I know from many years experience that when a med craps out on you, it is time to find a new one. Immediately. Somebody I know is putting this off. I sent her a letter with "Get a med change or I'm done." It probably got to her. She gets no privacy. Asian thing. Her parents are very intrusive. She's around my age and only because she lives on their property. But then again her psychopath dad does stuff to the tenants messing with their things. Illegal landlord-tenant manipulation. He also poisons her mom on a regular basis. I'm distancing myself from her. I'm on the look out for more blunt friends who are truthful without hurting people's feelings.
This is the first year in the past four years I haven't had a breakdown or felt suicidal at all. But that's not the only benefits I've had from taking the right medicine. My thoughts are more calm, I can sleep at night, I can socialize in public without shutting down, I don't hear or see things that aren't there anymore, everything is just a lot easier in general. Without being properly treated, I would be dead or in an asylum by now. So I know the importance of medication, and I hope other people in the community can learn of its importance as well.
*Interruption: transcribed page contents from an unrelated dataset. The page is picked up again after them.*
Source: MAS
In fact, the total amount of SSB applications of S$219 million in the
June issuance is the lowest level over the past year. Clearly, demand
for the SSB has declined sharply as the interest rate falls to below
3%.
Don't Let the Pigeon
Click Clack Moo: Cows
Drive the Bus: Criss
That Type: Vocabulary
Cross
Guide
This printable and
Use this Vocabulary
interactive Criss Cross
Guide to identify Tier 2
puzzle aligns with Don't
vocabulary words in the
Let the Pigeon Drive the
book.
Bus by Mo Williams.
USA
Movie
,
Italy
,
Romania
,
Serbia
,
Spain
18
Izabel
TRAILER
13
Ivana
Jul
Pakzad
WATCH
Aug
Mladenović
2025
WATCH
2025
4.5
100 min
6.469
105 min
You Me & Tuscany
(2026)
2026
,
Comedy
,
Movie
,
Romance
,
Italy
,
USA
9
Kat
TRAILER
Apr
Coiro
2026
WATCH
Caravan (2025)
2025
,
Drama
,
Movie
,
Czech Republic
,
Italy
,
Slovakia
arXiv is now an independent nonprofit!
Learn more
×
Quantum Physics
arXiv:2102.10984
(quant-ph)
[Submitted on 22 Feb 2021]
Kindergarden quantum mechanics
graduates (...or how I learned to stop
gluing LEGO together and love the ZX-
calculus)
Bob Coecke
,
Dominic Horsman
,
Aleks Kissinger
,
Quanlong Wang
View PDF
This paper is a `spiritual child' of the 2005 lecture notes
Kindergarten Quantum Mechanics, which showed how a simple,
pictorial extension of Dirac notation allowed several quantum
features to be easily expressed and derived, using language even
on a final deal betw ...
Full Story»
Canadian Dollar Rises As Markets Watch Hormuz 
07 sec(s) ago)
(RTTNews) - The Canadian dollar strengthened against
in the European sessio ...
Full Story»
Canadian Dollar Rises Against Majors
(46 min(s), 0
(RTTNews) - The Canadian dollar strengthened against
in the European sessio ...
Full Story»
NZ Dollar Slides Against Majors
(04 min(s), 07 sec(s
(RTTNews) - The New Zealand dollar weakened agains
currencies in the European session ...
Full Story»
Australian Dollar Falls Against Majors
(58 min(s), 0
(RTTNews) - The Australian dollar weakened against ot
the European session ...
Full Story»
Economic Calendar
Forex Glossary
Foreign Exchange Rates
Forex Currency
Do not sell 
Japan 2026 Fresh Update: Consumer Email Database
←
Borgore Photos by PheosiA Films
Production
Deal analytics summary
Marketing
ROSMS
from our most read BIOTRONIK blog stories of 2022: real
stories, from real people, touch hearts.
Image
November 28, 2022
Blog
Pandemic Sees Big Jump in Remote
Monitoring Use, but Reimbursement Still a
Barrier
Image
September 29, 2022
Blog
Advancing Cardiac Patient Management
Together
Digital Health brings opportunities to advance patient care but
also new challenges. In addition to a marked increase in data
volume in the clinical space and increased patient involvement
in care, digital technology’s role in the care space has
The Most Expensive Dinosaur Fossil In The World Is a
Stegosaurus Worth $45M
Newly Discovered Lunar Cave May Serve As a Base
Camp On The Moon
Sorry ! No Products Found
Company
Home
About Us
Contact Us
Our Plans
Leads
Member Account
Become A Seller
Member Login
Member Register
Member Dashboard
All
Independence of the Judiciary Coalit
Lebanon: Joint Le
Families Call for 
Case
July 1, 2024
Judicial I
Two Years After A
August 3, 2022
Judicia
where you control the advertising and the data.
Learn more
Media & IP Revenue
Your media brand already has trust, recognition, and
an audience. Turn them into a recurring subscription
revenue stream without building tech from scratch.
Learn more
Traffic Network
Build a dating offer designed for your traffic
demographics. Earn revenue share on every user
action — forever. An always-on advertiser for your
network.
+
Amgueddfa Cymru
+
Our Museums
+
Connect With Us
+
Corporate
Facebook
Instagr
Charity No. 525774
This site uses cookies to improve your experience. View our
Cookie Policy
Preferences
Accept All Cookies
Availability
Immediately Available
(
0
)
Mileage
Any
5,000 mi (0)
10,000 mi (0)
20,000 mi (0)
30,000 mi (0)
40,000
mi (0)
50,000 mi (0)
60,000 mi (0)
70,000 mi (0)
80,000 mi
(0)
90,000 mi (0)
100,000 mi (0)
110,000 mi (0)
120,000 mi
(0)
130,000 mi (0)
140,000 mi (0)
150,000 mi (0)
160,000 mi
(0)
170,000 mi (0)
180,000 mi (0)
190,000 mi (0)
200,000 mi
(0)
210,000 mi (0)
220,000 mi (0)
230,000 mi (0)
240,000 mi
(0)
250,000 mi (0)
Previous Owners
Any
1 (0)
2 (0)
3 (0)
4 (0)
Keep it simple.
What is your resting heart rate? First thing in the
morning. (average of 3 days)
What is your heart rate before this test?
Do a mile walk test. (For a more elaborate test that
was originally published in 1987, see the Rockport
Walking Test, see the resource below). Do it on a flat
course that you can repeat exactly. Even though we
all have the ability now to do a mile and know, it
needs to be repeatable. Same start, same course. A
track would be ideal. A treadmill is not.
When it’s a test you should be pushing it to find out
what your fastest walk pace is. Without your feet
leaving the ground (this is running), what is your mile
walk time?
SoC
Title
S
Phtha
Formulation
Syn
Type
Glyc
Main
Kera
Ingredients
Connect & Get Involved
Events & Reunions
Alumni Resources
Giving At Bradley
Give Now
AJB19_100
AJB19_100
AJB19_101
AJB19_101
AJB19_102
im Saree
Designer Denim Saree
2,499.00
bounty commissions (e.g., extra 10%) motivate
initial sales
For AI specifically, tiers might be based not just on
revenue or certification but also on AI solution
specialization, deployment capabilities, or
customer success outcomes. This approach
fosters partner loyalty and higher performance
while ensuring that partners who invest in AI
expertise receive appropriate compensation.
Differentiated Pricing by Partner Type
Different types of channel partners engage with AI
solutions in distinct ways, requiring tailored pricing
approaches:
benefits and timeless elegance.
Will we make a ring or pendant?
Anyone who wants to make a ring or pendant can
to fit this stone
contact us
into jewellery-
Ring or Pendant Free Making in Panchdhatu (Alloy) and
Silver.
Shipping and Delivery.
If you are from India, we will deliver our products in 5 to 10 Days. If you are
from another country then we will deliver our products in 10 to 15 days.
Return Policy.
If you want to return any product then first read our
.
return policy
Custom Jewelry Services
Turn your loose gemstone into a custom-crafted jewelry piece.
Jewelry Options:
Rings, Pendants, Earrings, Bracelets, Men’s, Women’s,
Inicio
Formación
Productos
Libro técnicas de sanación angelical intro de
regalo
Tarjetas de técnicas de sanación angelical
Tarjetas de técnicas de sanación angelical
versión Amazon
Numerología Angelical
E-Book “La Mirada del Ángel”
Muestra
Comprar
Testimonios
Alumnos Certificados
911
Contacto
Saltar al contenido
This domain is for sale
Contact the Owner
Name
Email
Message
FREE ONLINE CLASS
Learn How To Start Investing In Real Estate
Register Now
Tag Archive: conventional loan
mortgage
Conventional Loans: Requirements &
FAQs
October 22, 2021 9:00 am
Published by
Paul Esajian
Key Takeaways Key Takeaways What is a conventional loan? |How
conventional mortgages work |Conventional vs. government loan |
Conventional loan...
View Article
I've been also stable 5 years now. I love my medication. Love it. I sing its praises. I park really well. My driving is flawless. I mean one of my odd psychic talents as a schizophrenic is to know when people are going to step in front of cars in an attempt to kill themselves. I can see it all in my head. Even if that person is miles from me. I can't always rescue everybody though. My abilities have an off switch these days. I'm a real psychokinetic. I messed up my printer. The cover for the paper tray. It can't fit properly anymore. I melted it. I have bent my nail filer. The nail scraping part. I also am bending daily the curtain rod above this computer in my condo. Someday it might break apart and fall down. My other curtain rod is not bent. It is by the kitchen table. I eat there. I have no idea why it hasn't happened again, aside from spending less time at the kitchen table. My parents have left the country. They have a bunch of untreated MI, and personality disorders. You don't do therapy to lie. You do therapy to improve yourself.